⟨
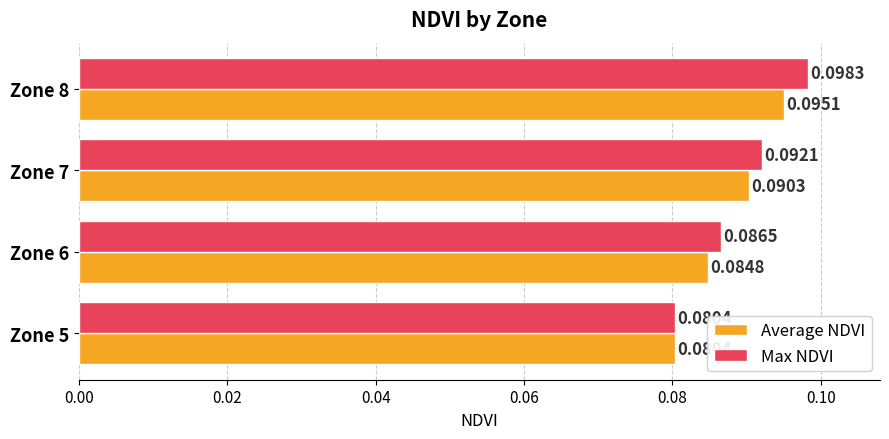

Count the Average NDVI values in the range 0 to 1.

4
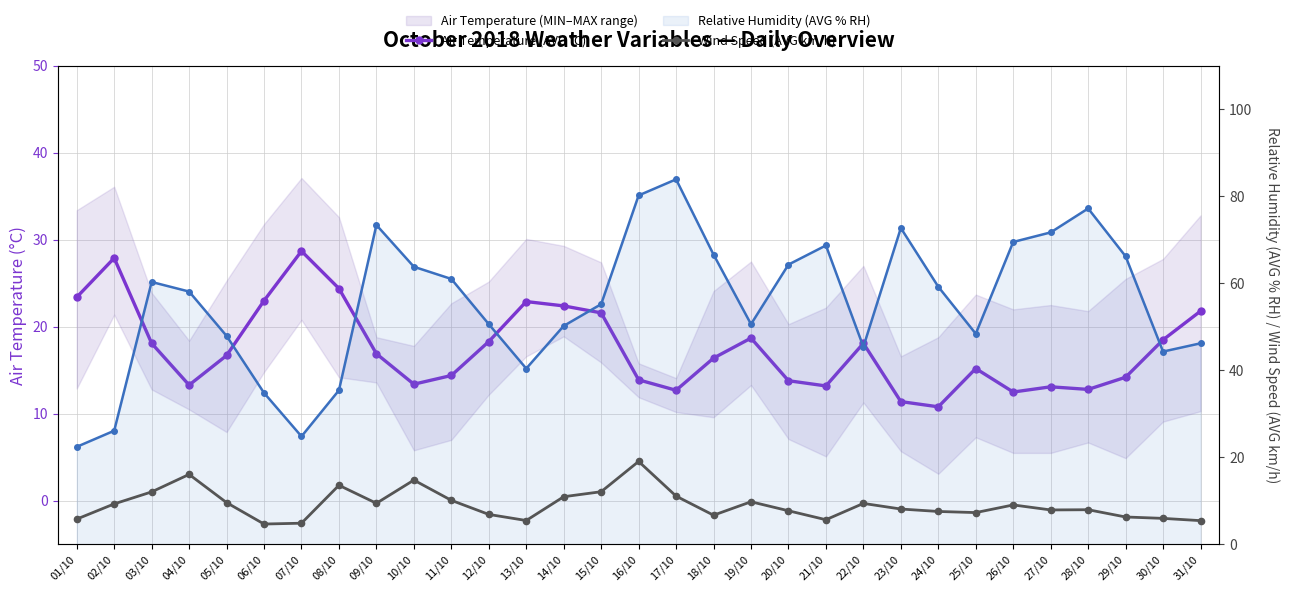

Where do Wind Speed (AVG km/h) and Air Temperature (AVG °C) first cross each other?

03/10 and 04/10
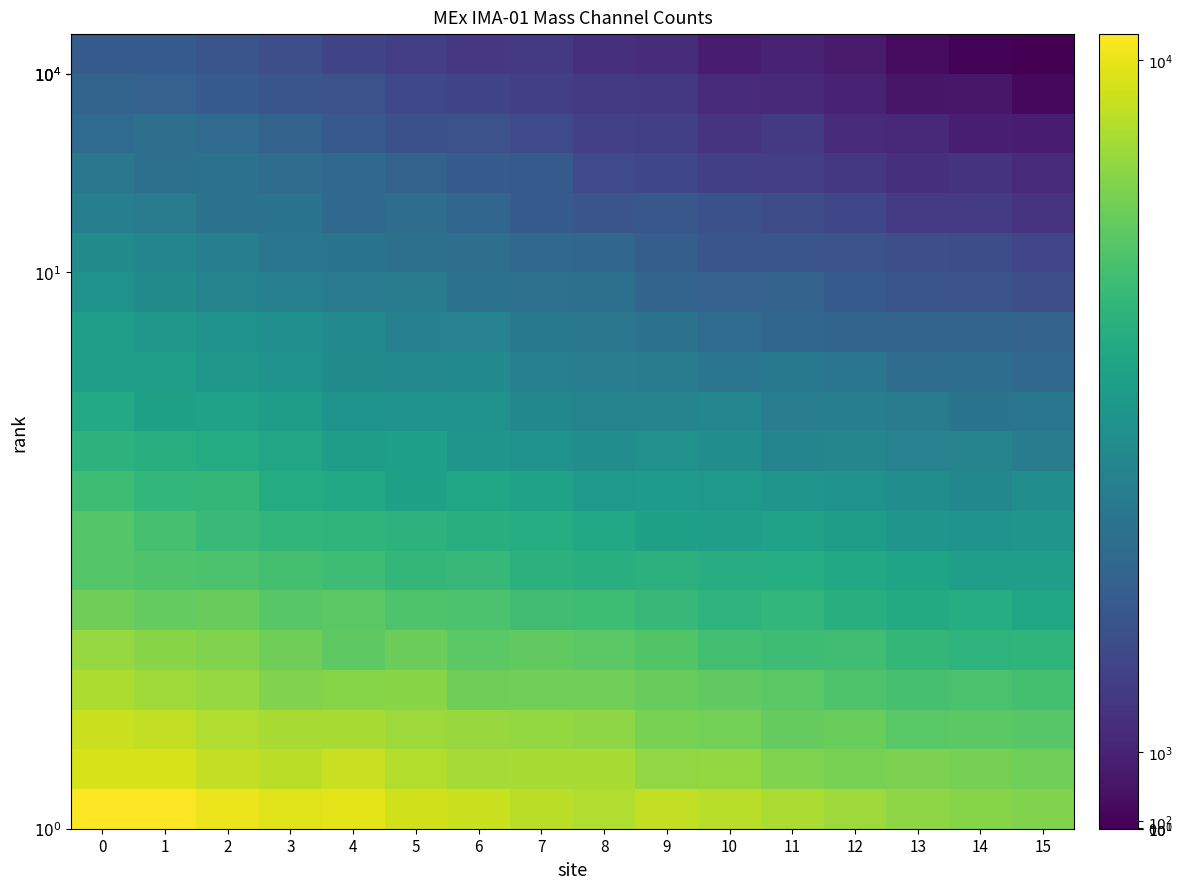

Count the number of data series in this chart.

20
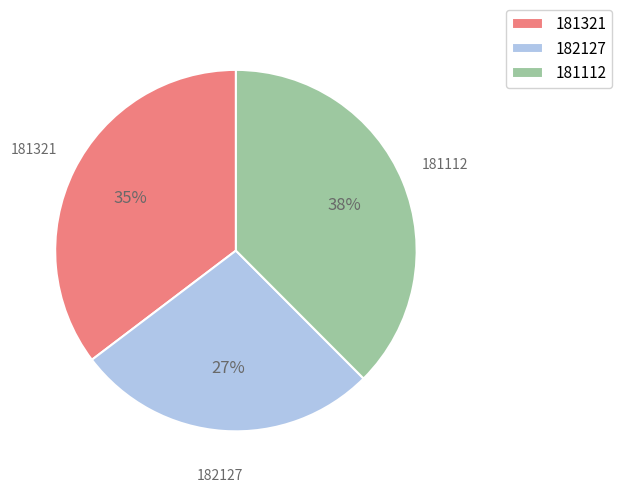

What percentage is the 182127 slice, to the nearest percent?

27%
⟩
TO DO: Rewrite all of the items above, substituting "Tally" for every occurrence of "Count" and leaving everything else unchanged. Omit the pictures from your answer.

WRITTEN ANSWER:
Tally the Average NDVI values in the range 0 to 1.

4

Where do Wind Speed (AVG km/h) and Air Temperature (AVG °C) first cross each other?

03/10 and 04/10

Tally the number of data series in this chart.

20

What percentage is the 182127 slice, to the nearest percent?

27%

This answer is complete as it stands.